Animal Joy Club peut commencer ses morceaux comme des ballades, avec des mélodies soignées et tranquilles, mais ça finit toujours en envolées rock psyché où ça crie et ça cogne dans la guitare. De l'innocence à la colère, de la lumière à l'obscurité, de l'ordre au désordre, du calme à la tempête.
En parlant d'ordre, aucune filiation détectée avec Joy Division (ordre, New Order, vous l'avez maintenant), même si on pouvait l'imaginer avec la mention du mot "Joy" dans le nom du groupe (oui, les obsédés voient ce qu'ils veulent voir). A priori le nom du groupe est tout de même un hommage à Animal Collective, Joy Div et Black Rebel Motorcycle Club. Laissez-moi croire que j'ai résolu cette énigme. Les morceaux commencent avec beaucoup d'intelligence et d'application, jusqu'à autodestruction, comme quand on essaye de rester digne, mais tout est trop fatigant et finalement y'en a marre. Imaginez un animal qu'on a trop tillé et qui finit par montrer les crocs, ou un enfant poli qui finit par piquer une crise et envoie toutes les assiettes valdinguer parce qu'il ne veut pas manger le foie de veau préparé par sa mère (Bah oui, fallait l'emmener au Pop Up du Label, c'est meilleur). Animal Joy Club, c'est exactement ça : mignon, jusqu'à l'explosion.

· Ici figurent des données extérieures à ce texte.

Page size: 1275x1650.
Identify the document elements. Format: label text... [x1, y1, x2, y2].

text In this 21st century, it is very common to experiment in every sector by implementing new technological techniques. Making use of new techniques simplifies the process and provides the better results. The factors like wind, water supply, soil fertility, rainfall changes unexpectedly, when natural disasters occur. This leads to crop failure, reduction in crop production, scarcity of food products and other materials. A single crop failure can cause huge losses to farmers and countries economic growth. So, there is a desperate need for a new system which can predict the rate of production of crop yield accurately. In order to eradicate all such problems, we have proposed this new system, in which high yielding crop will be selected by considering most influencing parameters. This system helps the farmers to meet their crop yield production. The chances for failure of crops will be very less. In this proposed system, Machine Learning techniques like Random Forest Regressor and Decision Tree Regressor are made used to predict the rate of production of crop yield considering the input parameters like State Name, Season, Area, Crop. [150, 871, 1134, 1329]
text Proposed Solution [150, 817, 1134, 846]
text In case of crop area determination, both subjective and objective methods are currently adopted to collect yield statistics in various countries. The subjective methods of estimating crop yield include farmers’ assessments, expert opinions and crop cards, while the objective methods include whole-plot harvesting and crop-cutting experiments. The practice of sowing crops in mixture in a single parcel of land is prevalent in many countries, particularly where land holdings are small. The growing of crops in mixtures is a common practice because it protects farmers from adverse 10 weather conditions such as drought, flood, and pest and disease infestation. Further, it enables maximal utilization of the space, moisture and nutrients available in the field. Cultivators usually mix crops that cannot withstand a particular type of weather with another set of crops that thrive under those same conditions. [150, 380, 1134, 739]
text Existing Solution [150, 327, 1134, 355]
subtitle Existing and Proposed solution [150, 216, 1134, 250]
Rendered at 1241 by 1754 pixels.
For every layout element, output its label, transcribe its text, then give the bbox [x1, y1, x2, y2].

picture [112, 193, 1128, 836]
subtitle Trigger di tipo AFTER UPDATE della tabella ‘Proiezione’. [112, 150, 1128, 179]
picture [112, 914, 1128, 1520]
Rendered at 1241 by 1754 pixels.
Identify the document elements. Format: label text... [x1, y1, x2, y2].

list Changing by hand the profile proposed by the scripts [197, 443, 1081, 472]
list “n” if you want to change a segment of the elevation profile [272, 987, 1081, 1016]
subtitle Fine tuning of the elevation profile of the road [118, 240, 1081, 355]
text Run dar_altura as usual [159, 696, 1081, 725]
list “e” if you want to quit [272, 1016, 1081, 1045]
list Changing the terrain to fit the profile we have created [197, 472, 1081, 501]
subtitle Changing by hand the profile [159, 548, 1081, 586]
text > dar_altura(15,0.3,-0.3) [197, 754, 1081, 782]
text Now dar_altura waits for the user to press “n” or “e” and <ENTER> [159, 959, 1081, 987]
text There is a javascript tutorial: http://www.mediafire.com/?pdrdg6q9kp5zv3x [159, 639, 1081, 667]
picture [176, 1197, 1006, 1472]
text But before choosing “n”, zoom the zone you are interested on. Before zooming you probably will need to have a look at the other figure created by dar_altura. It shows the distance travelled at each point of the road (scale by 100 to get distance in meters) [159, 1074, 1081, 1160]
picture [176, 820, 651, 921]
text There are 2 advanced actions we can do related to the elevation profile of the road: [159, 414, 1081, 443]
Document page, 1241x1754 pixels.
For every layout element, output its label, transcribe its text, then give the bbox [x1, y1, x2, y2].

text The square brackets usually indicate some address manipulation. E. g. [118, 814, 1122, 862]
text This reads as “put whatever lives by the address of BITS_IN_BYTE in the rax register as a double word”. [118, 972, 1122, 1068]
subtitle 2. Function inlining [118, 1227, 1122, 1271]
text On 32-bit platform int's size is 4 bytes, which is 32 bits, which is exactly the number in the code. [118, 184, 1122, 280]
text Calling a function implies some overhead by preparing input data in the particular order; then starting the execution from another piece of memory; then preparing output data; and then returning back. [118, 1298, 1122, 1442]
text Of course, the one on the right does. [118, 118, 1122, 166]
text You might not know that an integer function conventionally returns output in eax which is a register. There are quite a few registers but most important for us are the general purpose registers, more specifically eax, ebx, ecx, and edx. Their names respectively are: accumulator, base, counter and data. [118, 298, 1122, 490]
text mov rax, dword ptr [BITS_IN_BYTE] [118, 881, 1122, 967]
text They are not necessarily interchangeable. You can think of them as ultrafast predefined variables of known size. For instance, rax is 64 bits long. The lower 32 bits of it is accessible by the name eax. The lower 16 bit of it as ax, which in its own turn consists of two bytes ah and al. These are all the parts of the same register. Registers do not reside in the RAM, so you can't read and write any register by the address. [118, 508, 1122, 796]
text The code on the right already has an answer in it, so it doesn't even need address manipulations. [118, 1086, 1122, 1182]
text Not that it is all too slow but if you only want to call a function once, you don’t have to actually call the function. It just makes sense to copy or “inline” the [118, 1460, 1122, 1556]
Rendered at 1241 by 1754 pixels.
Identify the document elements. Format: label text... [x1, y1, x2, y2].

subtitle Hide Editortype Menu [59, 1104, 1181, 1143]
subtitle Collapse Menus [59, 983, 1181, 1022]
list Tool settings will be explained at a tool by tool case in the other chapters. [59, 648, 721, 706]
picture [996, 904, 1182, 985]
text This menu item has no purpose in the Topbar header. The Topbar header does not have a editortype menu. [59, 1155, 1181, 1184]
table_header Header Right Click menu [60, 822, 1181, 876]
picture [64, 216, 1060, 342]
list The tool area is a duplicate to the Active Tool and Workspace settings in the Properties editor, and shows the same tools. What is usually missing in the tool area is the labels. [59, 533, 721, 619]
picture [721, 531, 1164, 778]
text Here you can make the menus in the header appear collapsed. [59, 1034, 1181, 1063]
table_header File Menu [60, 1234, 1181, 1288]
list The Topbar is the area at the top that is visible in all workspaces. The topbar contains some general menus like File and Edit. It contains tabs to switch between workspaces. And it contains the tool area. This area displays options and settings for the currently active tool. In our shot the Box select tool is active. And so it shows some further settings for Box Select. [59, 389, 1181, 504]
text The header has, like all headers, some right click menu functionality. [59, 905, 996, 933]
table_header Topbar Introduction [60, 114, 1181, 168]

L'apparente candeur du chanteur (Andy Clarke) ajoute un petit grain de surréalisme à la recette globale emplie de poésie "primaire" (dans les trois sens du terme) et de violence. Sa présence charismatique est parfois théâtrale sans jamais être emphatique. Ce petit garçon (ou pré-ado, selon les moments) dans ce corps d'adulte sait être sobre et spectaculaire à la fois, dans une retenue touchante qui suffit à faire mouche. La dernière fois que j'ai perçu ça, c'était à un concert de Daniel Johnston. Entre deux morceaux :
"Est-ce que vous êtes calme et bien dans votre peau ? Le plus important, c'est d'être bien dans sa peau. Si vous n'avez pas réussi votre vie, c'est pas grave, c'est pas grave, l'important c'est d'être bien dans sa peau. C'est pas grave si vous n'avez pas réussi votre vie, c'est pas grave."
A l'heure où j'écris ces lignes, l'EP "A New Place" sorti en octobre 2021 est la seule œuvre du groupe disponible sur leur Bandcamp (et pas sur les plateformes de streaming). Et quel EP ! J'y ai découvert une autre facette du groupe. Les conditions live sont différentes de celles de studio, où on peut toujours tenter des choses différentes. Dans ce premier EP on a un son à la Blur old-school, avec des guitares exquises, autant les saturées que les cristallines, une basse qui fait un câlin aux tympans, une batterie variée et précise, et une sorte de voix à la Damon Albarn. C'est frais, c'est créatif, c'est libre, c'est beau.
J'ai hâte d'entendre le prochain EP/album, pour pouvoir réentendre leur titre "Vegetable Parade" joué en live ce 30 octobre. Je ne vous en dis pas davantage, vous verrez (entendrez) par vous-mêmes.